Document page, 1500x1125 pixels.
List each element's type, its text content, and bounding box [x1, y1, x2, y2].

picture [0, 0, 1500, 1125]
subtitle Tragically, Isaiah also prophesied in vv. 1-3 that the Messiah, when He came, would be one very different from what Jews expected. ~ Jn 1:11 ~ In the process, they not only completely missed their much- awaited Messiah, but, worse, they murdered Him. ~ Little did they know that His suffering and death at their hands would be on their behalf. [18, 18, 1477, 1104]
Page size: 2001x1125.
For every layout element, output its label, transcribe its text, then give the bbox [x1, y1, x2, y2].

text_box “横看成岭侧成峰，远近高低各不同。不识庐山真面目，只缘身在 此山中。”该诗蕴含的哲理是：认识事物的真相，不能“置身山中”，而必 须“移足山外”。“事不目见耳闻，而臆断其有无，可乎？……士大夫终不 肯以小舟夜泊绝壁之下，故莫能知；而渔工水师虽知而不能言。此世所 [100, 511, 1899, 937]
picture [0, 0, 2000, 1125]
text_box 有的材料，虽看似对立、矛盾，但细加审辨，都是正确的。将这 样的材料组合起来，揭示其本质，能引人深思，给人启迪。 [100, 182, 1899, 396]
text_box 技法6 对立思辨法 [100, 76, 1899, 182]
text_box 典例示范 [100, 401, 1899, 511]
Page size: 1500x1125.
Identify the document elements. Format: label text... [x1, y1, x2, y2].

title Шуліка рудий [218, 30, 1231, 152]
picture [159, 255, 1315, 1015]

============================================================

_Your assignment_
Could you set down every line above exactly as written?

_Output for this task_
Document page, 1500x1125 pixels.
List each element's type, its text content, and bounding box [x1, y1, x2, y2].

picture [0, 0, 1500, 1125]
subtitle Tragically, Isaiah also prophesied in vv. 1-3 that the Messiah, when He came, would be one very different from what Jews expected. ~ Jn 1:11 ~ In the process, they not only completely missed their much- awaited Messiah, but, worse, they murdered Him. ~ Little did they know that His suffering and death at their hands would be on their behalf. [18, 18, 1477, 1104]
Page size: 2001x1125.
For every layout element, output its label, transcribe its text, then give the bbox [x1, y1, x2, y2].

text_box “横看成岭侧成峰，远近高低各不同。不识庐山真面目，只缘身在 此山中。”该诗蕴含的哲理是：认识事物的真相，不能“置身山中”，而必 须“移足山外”。“事不目见耳闻，而臆断其有无，可乎？……士大夫终不 肯以小舟夜泊绝壁之下，故莫能知；而渔工水师虽知而不能言。此世所 [100, 511, 1899, 937]
picture [0, 0, 2000, 1125]
text_box 有的材料，虽看似对立、矛盾，但细加审辨，都是正确的。将这 样的材料组合起来，揭示其本质，能引人深思，给人启迪。 [100, 182, 1899, 396]
text_box 技法6 对立思辨法 [100, 76, 1899, 182]
text_box 典例示范 [100, 401, 1899, 511]
Page size: 1500x1125.
Identify the document elements. Format: label text... [x1, y1, x2, y2].

title Шуліка рудий [218, 30, 1231, 152]
picture [159, 255, 1315, 1015]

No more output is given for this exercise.